The GC3’s month-long scanning program across nine departments uncovered critical flaws, including one that let any outsider run code on a government server by posting a comment.
The Government Cyber Coordination Centre (GC3), a partnership between the National Cyber Security Centre (NCSC) and the Department for Science, Innovation and Technology, published a case study on 12 June 2026 detailing a month-long series of weekly hackathons. Hacker teams used AI vulnerability scanning to review public code repositories across nine UK government organizations, working with frontier AI models including Claude Mythos and GPT-5.5. They identified 407 security flaws, including critical weaknesses that could let attackers bypass login controls, access sensitive data, or run code directly on government servers.
The most significant find: a flaw in a code repository used by a major government service that let any outsider run code directly on the government’s server by posting a comment. From there, an attacker could have used those credentials to approve code changes, reach connected systems, and remove any trace of the intrusion.
Teams built three distinct approaches.
- One put each code repository through a six-stage AI pipeline, with each stage reviewing and pushing back on the conclusions of the one before it.
- A second ran standard security scanning tools first to generate an initial list of potential issues, then used AI to trace how those issues could be chained into an actual attack.
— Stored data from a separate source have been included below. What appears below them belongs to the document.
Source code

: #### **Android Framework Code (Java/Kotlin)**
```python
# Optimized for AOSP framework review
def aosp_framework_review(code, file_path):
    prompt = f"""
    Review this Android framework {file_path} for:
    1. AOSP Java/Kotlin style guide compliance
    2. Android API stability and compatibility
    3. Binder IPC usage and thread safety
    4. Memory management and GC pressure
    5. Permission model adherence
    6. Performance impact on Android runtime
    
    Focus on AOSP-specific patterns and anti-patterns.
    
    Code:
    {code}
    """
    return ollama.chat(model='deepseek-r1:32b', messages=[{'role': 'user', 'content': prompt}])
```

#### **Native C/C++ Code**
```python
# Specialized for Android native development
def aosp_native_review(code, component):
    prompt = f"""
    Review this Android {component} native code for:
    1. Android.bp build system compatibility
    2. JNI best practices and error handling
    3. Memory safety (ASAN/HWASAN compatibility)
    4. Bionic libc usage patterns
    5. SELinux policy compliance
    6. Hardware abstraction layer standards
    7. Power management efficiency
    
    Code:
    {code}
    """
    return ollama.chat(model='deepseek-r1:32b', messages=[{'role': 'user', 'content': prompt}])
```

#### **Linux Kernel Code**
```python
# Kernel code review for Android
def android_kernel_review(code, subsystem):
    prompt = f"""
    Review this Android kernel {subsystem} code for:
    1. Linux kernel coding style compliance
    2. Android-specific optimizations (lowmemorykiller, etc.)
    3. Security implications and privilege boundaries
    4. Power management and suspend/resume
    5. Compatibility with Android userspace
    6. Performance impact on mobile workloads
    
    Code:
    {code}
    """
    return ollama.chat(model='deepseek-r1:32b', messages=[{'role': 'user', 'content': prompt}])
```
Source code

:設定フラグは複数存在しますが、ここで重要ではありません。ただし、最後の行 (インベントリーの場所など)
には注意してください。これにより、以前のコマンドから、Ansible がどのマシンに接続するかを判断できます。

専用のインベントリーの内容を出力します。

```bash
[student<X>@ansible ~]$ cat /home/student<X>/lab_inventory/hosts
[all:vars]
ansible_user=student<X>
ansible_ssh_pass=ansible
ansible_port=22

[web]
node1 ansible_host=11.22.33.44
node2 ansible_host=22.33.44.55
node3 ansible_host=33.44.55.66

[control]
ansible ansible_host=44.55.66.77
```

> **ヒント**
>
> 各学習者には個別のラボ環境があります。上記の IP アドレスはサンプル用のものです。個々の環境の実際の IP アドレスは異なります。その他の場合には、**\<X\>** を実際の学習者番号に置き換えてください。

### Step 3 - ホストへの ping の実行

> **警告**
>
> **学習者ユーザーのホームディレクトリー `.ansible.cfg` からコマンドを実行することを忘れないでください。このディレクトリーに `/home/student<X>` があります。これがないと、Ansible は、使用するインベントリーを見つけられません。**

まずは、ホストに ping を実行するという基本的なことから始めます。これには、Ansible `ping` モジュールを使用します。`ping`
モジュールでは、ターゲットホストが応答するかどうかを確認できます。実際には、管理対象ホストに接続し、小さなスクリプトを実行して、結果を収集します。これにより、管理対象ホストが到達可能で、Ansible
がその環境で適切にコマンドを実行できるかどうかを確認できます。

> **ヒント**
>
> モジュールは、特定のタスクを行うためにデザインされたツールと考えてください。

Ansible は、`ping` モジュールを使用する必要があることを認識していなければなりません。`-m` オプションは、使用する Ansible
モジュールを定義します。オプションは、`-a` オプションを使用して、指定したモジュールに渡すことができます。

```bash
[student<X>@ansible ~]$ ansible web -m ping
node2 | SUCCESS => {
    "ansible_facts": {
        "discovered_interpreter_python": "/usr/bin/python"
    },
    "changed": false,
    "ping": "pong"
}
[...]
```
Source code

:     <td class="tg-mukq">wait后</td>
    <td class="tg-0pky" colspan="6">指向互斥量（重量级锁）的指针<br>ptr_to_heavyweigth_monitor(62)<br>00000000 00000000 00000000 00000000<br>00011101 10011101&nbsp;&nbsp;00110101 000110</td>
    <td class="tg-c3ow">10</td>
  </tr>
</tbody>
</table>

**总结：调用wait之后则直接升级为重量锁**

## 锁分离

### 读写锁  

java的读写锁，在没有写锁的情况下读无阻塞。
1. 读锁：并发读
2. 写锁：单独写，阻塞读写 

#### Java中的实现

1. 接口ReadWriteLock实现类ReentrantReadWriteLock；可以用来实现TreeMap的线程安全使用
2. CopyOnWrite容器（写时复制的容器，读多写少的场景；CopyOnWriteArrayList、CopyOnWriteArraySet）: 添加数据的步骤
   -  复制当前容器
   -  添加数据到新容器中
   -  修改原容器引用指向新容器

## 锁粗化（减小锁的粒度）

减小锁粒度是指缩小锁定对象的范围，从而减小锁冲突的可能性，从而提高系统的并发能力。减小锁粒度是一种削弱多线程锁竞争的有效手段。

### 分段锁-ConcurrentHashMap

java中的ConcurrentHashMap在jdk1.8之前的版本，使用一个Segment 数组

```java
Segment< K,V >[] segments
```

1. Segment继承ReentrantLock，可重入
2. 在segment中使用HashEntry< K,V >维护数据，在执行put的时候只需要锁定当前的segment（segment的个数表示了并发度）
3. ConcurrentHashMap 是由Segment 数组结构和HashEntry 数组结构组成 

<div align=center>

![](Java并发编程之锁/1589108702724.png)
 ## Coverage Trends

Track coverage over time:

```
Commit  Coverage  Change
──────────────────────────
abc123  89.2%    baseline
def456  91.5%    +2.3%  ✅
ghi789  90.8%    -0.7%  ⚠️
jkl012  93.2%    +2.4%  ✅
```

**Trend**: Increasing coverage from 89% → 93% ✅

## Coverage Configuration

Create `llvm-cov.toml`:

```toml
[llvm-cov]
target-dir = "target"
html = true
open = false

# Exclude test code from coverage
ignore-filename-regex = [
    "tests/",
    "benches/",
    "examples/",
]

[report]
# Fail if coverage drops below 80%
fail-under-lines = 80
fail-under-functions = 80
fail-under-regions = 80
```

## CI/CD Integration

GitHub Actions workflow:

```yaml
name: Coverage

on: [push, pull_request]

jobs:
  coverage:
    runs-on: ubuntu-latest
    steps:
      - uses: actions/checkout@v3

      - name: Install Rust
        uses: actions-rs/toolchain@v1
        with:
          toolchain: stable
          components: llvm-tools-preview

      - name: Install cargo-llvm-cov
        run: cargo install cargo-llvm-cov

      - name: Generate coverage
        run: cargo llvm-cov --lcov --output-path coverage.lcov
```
- A third built five custom AI tools that turned a complex audit across hundreds of services into something repeatable.
The GC3 drew four conclusions.
- Structure beats model choice. Teams that gave AI a defined job at each step consistently outperformed those using it without a clear structure.
- The specific AI model matters less than expected. With the right structure, slightly older models performed as well as the latest frontier ones at scanning code.
- AI finds potential issues faster than humans can check them. If the AI isn’t given clear boundaries on where to look, it flags far more potential issues than the security team has time to investigate.
- Finding vulnerabilities and fixing them are separate problems. All critical issues were patched through existing processes, but generating the actual fixes still requires human review.
GC3 will run a second phase with more departments, additional models, and coverage of government code that isn’t published publicly. AISI and NCSC will deepen involvement as the program moves further from controlled testing into live environments.